* _Your goal_
Return the data below unchanged. Drop any pictures.

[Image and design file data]
%%
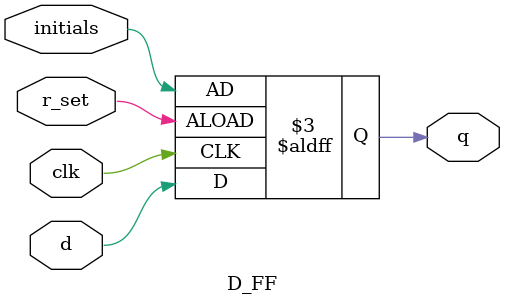
<source format=v>
`timescale 1ns / 1ps


module D_FF(
    output q,
    input d,
    input r_set,
    
    input initials,
    input clk
    );
    reg q;
    always@(posedge clk or negedge r_set)
    if (~r_set)
    q <= initials;
    else
    q<= d;
endmodule

</source>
%%
* _Task result_
<source format=v>
`timescale 1ns / 1ps


module D_FF(
    output q,
    input d,
    input r_set,
    
    input initials,
    input clk
    );
    reg q;
    always@(posedge clk or negedge r_set)
    if (~r_set)
    q <= initials;
    else
    q<= d;
endmodule

</source>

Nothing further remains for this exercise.